EX-3.1 2 tm2221294d1_ex3-1.htm EXHIBIT 3.1

 

Exhibit 3.1

 

HEALTHCARE TRUST, INC.

 

AMENDMENT NO. 2 TO

AMENDED AND RESTATED BYLAWS

 

The Amended and Restated Bylaws (as amended, the “Bylaws”), of Healthcare Trust, Inc. a Maryland corporation, are hereby amended as follows:

 

1.ARTICLE III, Section 2. is deleted in its entirety and replaced with the following:

 

Section 2.        NUMBER, TENURE, QUALIFICATION AND RESIGNATION. A majority of the entire Board of Directors may establish, increase or decrease the number of directors, provided that the number thereof shall never be less than the minimum number required by the MGCL, nor more than fifteen (15), and further provided that the tenure of office of a director shall not be affected by any decrease in the number of directors.
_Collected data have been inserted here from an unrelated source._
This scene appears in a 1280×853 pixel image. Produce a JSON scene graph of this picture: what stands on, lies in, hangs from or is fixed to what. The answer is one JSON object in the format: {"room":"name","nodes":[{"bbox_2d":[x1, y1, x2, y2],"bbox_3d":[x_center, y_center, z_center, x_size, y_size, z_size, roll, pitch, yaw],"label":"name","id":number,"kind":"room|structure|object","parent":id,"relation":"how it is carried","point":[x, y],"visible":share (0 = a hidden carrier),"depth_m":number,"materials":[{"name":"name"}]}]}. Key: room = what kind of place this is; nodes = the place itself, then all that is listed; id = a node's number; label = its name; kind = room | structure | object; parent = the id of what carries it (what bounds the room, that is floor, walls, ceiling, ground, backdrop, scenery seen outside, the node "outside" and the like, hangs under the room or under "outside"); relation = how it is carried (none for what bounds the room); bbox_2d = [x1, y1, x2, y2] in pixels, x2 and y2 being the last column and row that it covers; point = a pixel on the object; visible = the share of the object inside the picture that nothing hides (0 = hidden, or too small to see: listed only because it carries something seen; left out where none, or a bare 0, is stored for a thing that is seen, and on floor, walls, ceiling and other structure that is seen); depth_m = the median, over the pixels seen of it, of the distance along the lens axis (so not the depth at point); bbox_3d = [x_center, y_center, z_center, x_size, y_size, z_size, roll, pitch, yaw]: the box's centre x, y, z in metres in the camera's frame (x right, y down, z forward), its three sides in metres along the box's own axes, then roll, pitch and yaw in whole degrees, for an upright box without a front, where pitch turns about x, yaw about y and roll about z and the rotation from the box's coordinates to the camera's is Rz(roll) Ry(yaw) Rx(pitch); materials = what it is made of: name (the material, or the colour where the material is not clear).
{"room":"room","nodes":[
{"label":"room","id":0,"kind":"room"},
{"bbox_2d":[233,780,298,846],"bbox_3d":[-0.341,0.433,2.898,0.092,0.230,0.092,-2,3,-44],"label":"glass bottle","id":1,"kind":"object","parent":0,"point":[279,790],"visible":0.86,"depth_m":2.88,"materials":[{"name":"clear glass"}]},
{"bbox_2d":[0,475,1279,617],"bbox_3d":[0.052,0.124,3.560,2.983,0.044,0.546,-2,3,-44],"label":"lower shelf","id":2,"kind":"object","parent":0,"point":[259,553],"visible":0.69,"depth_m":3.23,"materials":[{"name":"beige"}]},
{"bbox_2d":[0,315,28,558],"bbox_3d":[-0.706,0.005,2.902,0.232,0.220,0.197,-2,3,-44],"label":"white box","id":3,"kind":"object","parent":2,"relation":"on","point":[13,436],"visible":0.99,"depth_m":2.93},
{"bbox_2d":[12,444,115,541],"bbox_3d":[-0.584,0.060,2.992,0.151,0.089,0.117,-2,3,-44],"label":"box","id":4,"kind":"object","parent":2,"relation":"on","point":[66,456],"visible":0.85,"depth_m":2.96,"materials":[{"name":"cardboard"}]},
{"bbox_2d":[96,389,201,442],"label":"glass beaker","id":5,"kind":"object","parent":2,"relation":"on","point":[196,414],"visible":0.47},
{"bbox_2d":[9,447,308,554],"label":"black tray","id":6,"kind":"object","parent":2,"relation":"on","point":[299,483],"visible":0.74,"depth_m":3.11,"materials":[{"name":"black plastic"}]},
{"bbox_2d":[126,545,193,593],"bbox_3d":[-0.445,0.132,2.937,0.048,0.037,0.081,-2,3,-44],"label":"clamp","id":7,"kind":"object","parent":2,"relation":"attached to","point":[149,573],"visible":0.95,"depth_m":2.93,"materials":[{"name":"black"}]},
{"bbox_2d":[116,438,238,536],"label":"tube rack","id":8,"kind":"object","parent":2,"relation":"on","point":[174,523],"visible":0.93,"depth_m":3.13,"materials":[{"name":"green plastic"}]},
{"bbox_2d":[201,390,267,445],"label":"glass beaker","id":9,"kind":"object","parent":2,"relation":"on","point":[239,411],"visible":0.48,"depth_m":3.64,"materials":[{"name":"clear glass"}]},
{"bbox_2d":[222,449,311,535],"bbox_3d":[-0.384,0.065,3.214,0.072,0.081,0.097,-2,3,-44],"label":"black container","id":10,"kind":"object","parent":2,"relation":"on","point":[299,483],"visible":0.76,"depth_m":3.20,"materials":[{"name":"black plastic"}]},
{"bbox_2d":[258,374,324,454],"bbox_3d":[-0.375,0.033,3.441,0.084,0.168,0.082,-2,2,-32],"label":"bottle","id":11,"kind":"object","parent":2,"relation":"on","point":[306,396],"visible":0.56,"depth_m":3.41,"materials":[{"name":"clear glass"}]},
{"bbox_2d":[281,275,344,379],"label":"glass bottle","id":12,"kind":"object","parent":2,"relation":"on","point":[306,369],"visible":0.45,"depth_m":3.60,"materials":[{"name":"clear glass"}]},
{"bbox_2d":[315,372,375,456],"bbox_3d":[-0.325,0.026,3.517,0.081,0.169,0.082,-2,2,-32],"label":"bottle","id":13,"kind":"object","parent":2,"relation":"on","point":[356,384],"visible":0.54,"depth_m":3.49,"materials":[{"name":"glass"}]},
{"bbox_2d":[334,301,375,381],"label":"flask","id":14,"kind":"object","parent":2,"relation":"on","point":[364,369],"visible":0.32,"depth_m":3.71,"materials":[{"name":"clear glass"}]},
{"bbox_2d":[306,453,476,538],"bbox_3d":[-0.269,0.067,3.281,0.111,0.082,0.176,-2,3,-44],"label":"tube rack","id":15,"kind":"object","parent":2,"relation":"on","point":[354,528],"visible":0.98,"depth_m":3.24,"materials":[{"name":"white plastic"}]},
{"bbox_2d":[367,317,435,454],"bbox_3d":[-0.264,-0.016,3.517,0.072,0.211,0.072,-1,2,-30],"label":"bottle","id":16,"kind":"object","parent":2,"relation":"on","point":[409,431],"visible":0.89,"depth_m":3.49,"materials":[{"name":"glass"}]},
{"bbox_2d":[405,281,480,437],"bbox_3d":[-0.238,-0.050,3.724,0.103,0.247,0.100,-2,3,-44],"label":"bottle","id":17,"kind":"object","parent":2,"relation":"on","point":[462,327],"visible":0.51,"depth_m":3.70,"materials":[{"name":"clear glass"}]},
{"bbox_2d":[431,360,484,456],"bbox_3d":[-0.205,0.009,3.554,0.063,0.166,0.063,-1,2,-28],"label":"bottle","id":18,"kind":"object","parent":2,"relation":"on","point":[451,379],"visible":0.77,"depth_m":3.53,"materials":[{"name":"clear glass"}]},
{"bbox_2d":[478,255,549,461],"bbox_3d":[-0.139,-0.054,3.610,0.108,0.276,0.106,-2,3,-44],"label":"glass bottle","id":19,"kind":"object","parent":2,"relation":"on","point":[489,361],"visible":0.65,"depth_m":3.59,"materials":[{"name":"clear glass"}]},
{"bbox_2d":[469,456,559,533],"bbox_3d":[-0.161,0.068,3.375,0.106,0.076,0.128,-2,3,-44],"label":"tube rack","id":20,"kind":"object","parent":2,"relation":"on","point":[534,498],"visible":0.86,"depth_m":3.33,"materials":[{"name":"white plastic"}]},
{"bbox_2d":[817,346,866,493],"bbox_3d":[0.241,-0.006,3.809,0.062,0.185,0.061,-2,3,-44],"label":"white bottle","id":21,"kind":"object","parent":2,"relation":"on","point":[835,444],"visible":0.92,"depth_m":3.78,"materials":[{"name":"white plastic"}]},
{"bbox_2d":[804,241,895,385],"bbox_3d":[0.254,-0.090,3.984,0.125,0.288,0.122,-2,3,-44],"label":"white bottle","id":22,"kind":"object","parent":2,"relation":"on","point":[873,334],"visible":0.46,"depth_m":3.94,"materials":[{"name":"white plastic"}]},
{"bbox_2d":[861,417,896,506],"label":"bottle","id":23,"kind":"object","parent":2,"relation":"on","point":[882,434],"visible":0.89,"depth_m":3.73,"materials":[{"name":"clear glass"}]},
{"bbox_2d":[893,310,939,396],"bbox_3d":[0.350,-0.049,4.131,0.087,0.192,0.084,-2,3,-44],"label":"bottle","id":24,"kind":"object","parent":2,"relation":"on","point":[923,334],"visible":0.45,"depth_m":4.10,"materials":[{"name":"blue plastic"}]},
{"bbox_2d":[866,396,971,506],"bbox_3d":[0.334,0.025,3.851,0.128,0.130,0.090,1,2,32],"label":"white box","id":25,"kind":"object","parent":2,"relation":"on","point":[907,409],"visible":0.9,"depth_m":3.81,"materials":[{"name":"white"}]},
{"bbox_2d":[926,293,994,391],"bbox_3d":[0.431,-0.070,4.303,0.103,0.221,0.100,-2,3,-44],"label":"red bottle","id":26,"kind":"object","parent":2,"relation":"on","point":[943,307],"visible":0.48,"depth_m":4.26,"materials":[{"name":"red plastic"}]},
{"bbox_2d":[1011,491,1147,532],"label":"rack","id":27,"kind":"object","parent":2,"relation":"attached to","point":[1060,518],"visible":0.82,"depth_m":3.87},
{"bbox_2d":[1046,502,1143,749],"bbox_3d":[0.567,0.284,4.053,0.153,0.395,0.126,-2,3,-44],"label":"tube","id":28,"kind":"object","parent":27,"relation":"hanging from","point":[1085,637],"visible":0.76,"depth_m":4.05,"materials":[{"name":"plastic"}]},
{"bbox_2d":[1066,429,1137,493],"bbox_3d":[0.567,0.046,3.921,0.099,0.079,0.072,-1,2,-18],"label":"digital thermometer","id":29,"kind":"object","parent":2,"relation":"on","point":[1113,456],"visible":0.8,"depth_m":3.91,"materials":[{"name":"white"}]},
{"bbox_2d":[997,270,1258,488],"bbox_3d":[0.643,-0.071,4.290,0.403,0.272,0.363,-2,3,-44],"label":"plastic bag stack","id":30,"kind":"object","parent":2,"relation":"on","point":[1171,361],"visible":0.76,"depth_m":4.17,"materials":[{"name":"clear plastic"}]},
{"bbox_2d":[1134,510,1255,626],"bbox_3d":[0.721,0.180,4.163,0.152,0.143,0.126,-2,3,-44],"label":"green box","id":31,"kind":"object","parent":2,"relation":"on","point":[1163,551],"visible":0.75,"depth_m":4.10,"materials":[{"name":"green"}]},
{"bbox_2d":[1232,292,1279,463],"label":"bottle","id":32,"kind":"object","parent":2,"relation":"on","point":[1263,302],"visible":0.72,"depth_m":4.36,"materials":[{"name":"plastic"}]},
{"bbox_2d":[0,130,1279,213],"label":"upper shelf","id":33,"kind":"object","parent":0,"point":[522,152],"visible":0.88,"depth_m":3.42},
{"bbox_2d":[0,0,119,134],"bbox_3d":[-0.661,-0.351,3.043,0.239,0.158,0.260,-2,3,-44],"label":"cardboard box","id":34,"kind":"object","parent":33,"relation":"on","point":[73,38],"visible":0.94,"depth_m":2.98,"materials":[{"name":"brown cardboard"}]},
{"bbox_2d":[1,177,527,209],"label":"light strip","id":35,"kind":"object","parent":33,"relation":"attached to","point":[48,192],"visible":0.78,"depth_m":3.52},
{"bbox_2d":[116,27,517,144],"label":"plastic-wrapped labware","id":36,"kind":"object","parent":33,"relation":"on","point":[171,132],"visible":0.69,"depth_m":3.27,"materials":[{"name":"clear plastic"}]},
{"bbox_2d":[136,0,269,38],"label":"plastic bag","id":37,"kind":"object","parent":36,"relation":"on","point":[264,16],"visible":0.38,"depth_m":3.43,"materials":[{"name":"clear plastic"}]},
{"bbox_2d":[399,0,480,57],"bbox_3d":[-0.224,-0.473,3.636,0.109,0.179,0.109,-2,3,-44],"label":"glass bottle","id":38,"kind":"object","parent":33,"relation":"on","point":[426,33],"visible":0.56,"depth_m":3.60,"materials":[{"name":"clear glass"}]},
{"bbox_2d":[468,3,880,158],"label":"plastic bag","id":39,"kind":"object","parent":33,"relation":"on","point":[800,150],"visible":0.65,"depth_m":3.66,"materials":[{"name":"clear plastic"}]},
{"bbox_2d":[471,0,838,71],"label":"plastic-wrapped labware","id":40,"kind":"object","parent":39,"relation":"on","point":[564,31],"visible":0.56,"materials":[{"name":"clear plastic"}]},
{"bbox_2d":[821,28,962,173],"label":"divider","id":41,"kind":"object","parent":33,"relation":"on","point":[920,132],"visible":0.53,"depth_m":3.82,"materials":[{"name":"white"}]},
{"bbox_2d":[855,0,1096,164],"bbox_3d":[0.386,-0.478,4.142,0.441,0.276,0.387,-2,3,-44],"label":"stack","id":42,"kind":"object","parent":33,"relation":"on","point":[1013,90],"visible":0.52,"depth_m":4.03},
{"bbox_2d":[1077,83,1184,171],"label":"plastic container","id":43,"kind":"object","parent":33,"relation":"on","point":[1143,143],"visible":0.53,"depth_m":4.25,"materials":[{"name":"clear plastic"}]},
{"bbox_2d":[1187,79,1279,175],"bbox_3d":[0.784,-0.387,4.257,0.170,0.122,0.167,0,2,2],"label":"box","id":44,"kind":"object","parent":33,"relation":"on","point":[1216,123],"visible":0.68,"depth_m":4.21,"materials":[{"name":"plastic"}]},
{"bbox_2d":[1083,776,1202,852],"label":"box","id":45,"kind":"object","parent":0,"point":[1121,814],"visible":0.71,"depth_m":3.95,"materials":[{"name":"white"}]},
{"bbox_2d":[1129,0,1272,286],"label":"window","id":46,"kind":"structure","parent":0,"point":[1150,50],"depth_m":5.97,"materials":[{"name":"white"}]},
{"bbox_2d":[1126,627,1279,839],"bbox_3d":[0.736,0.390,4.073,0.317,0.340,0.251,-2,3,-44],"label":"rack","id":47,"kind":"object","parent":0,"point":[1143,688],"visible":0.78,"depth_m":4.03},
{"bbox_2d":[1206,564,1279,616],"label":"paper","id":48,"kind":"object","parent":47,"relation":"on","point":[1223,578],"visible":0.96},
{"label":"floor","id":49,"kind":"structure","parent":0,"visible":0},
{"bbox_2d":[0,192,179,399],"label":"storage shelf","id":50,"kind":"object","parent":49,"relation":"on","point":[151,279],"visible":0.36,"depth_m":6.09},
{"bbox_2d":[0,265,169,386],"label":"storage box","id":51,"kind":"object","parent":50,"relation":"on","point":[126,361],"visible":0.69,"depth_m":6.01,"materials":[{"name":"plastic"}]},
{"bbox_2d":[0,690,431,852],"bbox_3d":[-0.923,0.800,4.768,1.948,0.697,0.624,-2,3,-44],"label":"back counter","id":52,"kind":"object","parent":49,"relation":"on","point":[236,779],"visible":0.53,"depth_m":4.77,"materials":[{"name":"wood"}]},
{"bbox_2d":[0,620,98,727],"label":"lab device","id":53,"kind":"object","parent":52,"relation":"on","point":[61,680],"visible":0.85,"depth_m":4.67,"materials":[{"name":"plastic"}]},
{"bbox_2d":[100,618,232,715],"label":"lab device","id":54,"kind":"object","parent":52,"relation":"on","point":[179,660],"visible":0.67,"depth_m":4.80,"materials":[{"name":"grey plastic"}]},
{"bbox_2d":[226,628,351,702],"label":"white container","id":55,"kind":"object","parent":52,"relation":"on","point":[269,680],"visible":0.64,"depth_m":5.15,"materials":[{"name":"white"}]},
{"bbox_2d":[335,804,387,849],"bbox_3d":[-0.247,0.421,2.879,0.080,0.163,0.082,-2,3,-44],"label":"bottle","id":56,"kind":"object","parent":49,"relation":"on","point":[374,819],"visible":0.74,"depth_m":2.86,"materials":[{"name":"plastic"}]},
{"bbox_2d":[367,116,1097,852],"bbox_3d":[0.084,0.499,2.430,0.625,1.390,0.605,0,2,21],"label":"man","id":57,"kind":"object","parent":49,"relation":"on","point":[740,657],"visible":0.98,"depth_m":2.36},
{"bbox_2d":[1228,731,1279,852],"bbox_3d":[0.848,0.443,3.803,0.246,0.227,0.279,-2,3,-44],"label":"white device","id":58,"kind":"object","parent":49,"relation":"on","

At any time that the number of directors comprising the board is less than five, one director shall be a managing director, as defined in this section. At any time that the number of directors comprising the board is five or more, up to two directors shall be managing directors; provided, however, that if only one managing director is identified by the Corporation’s advisor (currently Healthcare Trust Advisors, LLC) (the “Advisor”), the board will include one managing director. If at any time the board of directors does not include the number of managing directors required under this section, the board of directors shall take all action necessary to cure such condition. To qualify for nomination or election as a director, an individual at the time of nomination and election shall meet the qualifications of an independent director or a managing director, as the case may be, depending on the position for which such individual may be nominated or elected. An “independent director” shall mean an individual who meets the qualifications of an independent director set forth in the Exchange Act and applicable SEC rules, as amended from time to time. A “managing director” shall mean an individual identified by the Advisor or, in the absence of such identification, the individual then serving as the Chief Executive Officer of the Corporation shall constitute a managing director. Any director of the Corporation may resign at any time by delivering his or her resignation to the Board of Directors, the chairman of the board or the secretary. Any resignation shall take effect immediately upon its receipt or at such later time specified in the resignation. The acceptance of a resignation shall not be necessary to make it effective unless otherwise stated in the resignation.

 

2.Except as set forth herein, the Bylaws shall remain in full force and effect.